Mittwoch, 17.06.2020, 07:10 Uhr aktualisiert: 17.06.2020, 07:22 Uhr
Fußball: VfL-Frauen verabschieden Trainer Walter Okon und Co-Trainer Thomas Knipper: Pokalsieger und Motivator
Verabschiedung in Corona-Zeiten: Walter Okon (unten 2. von rechts) und Co-Trainer Thomas Knipper (unten links) erhielten von den Frauenfußballerinnen des VfL Billerbeck jeweils ein Trikot im Rahmen – Okon mit der Nummer acht für insgesamt acht Trainerjahre am Helker Berg. Foto: az

Die hat er allemal verdient, daran lässt Matthias Heuermann keinen Zweifel. „Walter hat eine hervorragende Arbeit geleistet, wir sind sehr zufrieden mit der Entwicklung“, betont der Ansprechpartner für den Frauenfußball im VfL. Mit Stolz blickt auch der scheidende Trainer auf die jüngsten drei Spielzeiten zurück. „Platz acht, fünf und sieben, dazu der Sieg im Westfalenpokal“, führt er auf. „Das kann sich sehen lassen.“ Vor allem aber sei es gelungen, den Umbruch voranzutreiben und viele junge Spielerinnen einzubauen. „Wenn mir jemand all das vorher gesagt hätte, dann hätte ich sofort gefragt, wo ich unterschreiben muss.“

Geplant ist schon seit dem Winter, dass der Billerbecker nun – gemeinsam mit seinem Co-Trainer Thomas Knipper – den Stuhl räumt und an Frank Averesch übergibt. „Dass ich mich aber so plötzlich daran gewöhnen musste, abends nicht mehr zum Training zu gehen, war schon ungewöhnlich“, zuckt Okon mit den Schultern. Von jetzt auf gleich war mit dem Corona-Lockdown Schluss. Nur zwei Tage vorher hatten sich die VfL-Frauen im Viertelfinale des Kreispokal mit 2:1 bei der SG Coesfeld 06 durchgesetzt. „Immerhin habe ich mich mit einem Sieg verabschiedet“, lacht der Billerbecker, der im nächsten Monat 54 Jahre jung wird. Und das mit einer Notelf, wie so oft in dieser Saison, in der das Verletzungspech erbarmungslos zugeschlagen hat.

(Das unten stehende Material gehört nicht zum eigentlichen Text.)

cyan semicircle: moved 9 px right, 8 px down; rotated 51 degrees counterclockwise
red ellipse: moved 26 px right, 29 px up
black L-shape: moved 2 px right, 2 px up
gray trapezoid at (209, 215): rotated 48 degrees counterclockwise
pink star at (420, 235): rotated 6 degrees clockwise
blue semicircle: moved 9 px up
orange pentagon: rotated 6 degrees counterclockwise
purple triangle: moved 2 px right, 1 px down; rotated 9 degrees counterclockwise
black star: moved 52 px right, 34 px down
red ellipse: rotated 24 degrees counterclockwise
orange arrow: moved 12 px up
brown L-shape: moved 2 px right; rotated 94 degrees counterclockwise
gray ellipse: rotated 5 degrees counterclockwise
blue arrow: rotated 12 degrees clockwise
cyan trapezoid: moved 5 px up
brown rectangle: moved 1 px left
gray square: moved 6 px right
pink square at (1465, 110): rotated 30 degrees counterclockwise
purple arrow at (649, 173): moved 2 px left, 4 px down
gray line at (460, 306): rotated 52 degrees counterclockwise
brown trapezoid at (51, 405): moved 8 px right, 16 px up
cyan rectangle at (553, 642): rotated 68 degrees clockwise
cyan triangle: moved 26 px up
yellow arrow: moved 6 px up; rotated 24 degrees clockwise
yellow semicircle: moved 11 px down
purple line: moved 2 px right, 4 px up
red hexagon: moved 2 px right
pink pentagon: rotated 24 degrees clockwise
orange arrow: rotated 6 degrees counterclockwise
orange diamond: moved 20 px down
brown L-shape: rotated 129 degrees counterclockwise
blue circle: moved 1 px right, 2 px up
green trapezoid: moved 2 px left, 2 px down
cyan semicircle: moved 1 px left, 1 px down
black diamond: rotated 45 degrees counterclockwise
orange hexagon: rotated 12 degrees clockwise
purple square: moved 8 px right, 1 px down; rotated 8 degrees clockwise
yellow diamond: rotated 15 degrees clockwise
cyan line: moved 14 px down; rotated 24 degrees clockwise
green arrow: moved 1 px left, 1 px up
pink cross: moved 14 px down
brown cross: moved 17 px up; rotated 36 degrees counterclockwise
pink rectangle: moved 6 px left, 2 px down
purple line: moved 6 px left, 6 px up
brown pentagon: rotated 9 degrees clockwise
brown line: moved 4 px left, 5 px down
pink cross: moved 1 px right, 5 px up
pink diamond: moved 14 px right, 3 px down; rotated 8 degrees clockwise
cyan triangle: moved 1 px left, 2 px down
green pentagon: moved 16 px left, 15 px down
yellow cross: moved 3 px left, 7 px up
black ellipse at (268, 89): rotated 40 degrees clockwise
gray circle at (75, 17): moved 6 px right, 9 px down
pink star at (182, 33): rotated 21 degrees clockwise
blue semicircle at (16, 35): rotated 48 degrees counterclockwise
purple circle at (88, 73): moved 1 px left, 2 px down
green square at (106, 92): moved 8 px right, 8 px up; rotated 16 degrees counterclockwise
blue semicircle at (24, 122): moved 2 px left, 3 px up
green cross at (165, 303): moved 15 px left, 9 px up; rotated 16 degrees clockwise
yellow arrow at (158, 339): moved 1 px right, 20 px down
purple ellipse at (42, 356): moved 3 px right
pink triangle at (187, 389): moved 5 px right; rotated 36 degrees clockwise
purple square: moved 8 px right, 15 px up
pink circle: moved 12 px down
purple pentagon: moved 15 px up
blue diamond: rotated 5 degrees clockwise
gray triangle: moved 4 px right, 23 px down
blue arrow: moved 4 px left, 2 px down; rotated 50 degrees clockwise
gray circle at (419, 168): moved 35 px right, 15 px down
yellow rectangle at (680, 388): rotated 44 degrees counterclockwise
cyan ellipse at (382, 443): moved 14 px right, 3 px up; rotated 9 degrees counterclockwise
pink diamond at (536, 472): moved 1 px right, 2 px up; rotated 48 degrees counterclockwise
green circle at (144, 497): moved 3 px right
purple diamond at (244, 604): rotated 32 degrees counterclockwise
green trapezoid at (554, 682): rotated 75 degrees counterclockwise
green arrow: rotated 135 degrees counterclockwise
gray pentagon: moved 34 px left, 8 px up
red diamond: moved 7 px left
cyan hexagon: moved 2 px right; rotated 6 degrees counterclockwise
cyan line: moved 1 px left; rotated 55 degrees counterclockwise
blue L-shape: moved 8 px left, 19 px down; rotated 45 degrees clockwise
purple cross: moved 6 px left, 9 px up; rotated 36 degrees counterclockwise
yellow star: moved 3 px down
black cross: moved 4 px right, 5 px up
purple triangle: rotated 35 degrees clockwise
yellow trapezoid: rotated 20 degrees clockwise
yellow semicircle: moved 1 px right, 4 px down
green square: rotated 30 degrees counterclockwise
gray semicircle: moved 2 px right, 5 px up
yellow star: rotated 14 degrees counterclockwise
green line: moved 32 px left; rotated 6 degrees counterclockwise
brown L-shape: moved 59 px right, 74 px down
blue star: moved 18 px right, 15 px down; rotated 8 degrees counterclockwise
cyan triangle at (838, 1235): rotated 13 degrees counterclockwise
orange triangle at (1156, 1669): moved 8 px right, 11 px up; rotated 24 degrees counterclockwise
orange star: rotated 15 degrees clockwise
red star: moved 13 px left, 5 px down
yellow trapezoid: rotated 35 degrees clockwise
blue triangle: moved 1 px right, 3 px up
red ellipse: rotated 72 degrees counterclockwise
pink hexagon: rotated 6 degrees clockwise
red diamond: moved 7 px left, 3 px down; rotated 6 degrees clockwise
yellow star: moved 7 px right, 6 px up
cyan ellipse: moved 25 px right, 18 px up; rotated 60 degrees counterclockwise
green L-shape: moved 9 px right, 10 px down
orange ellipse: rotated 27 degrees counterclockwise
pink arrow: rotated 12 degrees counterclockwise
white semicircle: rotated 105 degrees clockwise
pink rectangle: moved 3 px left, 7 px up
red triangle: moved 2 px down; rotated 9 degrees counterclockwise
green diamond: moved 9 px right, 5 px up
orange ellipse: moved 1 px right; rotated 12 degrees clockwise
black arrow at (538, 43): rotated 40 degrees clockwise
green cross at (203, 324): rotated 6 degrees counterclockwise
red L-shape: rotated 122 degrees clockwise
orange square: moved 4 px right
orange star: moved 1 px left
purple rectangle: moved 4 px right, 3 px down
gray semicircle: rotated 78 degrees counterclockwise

Klar ist ihm schon jetzt: Da wird etwas fehlen. Deshalb möchte er sich auch bewusst nicht endgültig in den Trainer-Ruhestand verabschieden. „Bis ich 36 Jahre alt war, habe ich selbst gespielt, danach war ich jetzt lange als Trainer aktiv“, blickt er zurück. Mit acht Jahren bei der zweiten und später der ersten Frauenmannschaft des VfL einen langen Abschnitt davon am Helker Berg, unter anderem mit Ute Gers und Thomas Knipper an seiner Seite. Spaß hat es gemacht – so sehr, dass Walter Okon sich sehr gut vorstellen kann, früher oder später wieder einzusteigen. „Sehr gerne im Frauenbereich, aber letztlich bin ich völlig offen“, versichert er. Auch die Ligazugehörigkeit spiele keine Rolle: „Wichtig ist nur, dass die Mannschaft motiviert und ambitioniert ist.“

Bis dahin will er die Gelegenheit nutzen, mal wieder ein paar andere Fußballplätze in der Umgebung unter die Lupe zu nehmen. „Ich muss unbedingt mal wieder auf die Beerlage, da war ich in der vergangenen Saison kein einziges Mal“, freut er sich auf ein Wiedersehen mit seinem Ex-Club. Auch die Heimspiele der Frauen in Billerbeck möchte er regelmäßig besuchen, dem Team und dem neuen Trainer Frank Averesch von außen die Daumen drücken. Und natürlich hier und da in Erinnerungen schwelgen. An den besagten 2:0-Finalsieg im Endspiel um den Westfalenpokal gegen das favorisierte Team von Germania Hauenhorst zum Beispiel. Und noch ein Knüller fällt Okon spontan ein: „Das 4:4-Unentschieden nach 0:4-Rückstand in Siegen.“ Einfach unvergessen.